--- TASK REQUIREMENTS ---
Your task is to copy the lines of the data below from the line holding "1037 391 136.9" through the line holding "15 114 6048.2", inclusive, exactly and with nothing added.

--- DATA PROVIDED ---
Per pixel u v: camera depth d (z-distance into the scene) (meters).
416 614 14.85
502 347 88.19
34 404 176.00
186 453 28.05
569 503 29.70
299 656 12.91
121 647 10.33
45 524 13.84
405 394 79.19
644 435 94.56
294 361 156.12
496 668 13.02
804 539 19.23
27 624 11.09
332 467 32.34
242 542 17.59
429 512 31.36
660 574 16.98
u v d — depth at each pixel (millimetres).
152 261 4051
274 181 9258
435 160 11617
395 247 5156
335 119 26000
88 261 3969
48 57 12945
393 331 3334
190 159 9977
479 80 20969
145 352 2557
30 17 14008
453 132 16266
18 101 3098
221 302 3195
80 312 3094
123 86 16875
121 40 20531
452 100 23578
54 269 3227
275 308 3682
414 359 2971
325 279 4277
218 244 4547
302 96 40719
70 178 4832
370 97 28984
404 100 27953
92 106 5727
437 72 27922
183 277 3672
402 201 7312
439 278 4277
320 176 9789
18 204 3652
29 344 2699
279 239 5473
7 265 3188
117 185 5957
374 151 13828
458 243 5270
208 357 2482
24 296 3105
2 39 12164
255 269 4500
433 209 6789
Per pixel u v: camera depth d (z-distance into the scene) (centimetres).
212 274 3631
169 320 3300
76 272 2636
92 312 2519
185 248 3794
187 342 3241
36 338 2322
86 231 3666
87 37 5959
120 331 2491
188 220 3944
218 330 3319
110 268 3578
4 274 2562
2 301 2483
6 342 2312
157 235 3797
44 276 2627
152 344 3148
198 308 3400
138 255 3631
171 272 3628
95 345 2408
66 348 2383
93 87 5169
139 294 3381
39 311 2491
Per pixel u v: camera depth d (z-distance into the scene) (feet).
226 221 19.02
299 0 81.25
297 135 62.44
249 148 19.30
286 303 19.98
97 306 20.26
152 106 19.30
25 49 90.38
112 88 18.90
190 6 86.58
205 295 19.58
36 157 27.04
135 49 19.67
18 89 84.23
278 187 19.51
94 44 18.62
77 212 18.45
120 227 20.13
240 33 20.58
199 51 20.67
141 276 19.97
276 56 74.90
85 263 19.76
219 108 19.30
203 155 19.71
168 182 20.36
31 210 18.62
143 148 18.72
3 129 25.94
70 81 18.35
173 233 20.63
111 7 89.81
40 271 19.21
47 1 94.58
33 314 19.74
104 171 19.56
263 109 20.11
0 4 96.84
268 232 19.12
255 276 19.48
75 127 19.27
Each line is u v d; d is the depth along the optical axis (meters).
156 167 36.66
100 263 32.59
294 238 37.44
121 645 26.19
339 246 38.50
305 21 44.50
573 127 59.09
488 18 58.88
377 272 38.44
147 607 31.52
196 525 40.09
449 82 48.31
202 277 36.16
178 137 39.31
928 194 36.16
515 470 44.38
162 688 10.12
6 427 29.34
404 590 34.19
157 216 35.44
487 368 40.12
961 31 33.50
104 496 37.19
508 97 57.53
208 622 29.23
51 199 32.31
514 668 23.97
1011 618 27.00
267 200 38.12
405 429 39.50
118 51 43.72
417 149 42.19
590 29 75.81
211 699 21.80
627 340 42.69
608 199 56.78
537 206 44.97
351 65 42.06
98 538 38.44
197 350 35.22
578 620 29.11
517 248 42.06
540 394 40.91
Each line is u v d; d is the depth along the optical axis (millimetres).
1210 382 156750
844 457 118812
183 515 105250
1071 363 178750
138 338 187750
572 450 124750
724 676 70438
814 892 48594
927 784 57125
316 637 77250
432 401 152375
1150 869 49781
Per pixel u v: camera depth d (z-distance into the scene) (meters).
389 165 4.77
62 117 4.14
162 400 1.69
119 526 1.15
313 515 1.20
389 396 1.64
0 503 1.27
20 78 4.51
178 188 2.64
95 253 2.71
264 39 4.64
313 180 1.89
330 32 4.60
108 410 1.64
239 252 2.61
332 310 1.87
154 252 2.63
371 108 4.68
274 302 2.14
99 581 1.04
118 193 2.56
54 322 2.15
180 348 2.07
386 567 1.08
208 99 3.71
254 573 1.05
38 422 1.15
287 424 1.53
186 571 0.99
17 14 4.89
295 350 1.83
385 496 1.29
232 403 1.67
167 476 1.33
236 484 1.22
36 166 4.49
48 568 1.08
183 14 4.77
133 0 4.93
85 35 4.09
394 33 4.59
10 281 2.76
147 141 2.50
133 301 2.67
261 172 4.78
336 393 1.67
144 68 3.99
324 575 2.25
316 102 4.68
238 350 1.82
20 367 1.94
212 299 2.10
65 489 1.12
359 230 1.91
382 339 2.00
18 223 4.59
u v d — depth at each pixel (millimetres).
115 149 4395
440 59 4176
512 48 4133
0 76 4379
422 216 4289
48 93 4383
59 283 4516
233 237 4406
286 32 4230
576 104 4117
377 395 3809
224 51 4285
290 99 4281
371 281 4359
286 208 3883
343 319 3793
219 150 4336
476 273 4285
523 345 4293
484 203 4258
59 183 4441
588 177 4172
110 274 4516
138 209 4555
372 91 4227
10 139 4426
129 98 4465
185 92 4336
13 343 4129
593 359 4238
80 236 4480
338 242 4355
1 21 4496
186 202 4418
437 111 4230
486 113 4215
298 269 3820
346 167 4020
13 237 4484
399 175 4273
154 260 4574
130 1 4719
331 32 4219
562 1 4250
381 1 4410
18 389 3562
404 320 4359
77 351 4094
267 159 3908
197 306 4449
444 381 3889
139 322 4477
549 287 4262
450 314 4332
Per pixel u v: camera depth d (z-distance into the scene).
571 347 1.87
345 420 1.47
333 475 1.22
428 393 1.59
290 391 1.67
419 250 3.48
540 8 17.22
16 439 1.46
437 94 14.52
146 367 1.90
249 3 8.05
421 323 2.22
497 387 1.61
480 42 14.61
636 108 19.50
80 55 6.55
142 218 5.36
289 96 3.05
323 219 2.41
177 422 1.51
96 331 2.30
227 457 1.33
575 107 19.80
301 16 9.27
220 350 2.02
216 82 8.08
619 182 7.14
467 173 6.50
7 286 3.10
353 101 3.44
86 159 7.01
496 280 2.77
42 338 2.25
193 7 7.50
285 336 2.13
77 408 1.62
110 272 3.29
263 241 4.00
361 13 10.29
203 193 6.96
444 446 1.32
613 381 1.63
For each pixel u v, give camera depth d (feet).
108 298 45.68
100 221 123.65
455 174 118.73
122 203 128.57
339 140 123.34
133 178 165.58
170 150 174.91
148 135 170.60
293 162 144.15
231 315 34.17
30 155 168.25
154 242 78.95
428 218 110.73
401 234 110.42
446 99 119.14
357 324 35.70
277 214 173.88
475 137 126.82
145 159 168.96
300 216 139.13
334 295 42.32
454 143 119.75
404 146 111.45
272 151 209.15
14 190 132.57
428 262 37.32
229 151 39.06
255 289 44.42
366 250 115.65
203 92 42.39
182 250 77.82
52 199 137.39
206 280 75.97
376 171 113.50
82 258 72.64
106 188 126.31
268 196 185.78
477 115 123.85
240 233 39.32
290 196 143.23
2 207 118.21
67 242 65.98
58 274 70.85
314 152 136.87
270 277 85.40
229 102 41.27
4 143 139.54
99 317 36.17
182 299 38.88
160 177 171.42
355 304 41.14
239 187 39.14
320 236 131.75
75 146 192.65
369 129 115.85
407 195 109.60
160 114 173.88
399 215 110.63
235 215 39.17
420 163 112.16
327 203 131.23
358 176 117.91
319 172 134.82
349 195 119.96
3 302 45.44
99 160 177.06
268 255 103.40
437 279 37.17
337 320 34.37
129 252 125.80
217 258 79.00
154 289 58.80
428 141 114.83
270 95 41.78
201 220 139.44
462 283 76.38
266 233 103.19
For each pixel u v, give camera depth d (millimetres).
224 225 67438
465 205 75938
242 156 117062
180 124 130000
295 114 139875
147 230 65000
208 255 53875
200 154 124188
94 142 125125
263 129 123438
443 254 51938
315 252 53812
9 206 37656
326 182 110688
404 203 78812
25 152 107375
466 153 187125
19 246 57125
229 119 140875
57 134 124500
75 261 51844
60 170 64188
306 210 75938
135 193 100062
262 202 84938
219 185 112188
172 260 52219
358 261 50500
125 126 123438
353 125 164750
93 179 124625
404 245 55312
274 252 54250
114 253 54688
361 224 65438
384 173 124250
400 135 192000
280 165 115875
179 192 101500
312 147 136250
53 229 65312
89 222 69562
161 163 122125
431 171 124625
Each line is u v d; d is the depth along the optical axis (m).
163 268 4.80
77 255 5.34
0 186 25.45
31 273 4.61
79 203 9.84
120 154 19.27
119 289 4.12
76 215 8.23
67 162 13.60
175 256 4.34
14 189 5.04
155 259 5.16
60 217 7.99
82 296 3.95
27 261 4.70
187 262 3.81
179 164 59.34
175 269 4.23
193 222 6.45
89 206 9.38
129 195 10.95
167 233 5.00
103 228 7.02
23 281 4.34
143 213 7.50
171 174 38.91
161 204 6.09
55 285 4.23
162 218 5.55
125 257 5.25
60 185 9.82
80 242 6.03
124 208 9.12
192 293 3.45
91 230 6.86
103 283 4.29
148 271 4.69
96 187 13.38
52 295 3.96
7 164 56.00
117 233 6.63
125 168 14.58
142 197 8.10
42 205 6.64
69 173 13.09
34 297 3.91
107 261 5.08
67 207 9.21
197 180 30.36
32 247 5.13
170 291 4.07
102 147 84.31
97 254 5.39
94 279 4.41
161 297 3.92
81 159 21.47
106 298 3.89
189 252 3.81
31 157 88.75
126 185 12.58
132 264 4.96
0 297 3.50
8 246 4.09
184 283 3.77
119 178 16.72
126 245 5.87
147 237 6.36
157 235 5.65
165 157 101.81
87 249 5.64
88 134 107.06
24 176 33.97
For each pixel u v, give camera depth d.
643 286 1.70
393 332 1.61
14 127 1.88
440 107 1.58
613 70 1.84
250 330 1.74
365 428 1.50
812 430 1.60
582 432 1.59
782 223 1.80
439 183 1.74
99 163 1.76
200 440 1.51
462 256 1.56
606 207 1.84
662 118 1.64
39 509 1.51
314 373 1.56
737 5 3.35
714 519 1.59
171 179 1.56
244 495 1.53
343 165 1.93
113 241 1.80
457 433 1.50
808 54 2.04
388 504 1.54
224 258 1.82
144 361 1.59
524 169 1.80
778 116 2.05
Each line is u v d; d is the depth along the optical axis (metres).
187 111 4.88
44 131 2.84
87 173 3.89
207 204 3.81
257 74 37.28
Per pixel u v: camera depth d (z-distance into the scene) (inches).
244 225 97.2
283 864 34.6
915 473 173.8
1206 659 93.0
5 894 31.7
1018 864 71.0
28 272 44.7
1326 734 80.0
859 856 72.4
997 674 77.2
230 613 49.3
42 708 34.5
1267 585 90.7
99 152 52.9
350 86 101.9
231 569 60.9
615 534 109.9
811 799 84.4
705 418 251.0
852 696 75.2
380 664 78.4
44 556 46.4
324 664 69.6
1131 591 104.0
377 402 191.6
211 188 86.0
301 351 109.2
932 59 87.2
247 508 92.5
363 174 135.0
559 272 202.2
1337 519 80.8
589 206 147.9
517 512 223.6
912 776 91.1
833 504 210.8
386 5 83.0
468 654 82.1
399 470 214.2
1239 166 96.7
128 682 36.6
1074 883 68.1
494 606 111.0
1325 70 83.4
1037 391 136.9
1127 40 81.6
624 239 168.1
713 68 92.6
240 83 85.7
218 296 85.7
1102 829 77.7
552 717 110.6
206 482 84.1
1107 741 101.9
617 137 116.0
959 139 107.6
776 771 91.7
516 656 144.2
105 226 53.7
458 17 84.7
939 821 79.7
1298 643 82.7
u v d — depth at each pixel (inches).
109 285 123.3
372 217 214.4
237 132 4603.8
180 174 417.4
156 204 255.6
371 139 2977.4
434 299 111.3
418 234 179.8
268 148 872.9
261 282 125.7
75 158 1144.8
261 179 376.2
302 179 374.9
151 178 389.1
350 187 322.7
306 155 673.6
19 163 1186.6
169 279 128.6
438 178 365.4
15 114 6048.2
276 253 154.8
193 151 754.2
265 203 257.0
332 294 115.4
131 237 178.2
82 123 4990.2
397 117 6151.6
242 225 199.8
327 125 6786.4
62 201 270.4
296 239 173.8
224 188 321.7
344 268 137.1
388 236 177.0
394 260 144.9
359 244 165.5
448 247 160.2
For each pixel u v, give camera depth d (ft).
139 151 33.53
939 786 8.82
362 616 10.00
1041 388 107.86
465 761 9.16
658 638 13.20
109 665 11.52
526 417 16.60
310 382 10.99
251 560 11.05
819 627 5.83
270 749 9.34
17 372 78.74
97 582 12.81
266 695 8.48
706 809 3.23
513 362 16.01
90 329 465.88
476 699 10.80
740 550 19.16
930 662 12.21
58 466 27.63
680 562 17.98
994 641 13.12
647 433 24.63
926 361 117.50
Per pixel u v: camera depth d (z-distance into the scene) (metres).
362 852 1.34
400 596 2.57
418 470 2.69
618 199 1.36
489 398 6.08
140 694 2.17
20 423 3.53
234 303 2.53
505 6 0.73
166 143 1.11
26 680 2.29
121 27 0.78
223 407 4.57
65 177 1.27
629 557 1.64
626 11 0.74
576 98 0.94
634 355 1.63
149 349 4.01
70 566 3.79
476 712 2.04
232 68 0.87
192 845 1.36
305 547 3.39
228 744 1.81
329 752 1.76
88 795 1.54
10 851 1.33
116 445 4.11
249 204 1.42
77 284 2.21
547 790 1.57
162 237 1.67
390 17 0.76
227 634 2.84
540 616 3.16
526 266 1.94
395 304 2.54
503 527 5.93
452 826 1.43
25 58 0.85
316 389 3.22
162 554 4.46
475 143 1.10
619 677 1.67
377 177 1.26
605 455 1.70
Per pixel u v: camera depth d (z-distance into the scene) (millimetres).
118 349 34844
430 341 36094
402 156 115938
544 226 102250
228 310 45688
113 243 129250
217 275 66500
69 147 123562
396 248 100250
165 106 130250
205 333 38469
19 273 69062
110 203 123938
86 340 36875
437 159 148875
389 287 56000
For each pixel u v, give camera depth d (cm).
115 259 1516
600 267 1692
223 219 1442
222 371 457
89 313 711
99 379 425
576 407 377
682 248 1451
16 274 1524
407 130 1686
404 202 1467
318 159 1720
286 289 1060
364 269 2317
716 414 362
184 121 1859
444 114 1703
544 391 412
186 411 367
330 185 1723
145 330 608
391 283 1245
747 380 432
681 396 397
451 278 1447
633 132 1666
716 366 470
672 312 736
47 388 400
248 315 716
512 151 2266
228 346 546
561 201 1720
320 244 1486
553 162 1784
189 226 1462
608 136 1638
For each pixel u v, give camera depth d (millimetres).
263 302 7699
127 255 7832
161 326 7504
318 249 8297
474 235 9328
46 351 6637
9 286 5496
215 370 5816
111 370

--- ANSWER SPACE ---
1037 391 136.9
1127 40 81.6
624 239 168.1
713 68 92.6
240 83 85.7
218 296 85.7
1102 829 77.7
552 717 110.6
206 482 84.1
1107 741 101.9
617 137 116.0
959 139 107.6
776 771 91.7
516 656 144.2
105 226 53.7
458 17 84.7
939 821 79.7
1298 643 82.7
u v d — depth at each pixel (inches).
109 285 123.3
372 217 214.4
237 132 4603.8
180 174 417.4
156 204 255.6
371 139 2977.4
434 299 111.3
418 234 179.8
268 148 872.9
261 282 125.7
75 158 1144.8
261 179 376.2
302 179 374.9
151 178 389.1
350 187 322.7
306 155 673.6
19 163 1186.6
169 279 128.6
438 178 365.4
15 114 6048.2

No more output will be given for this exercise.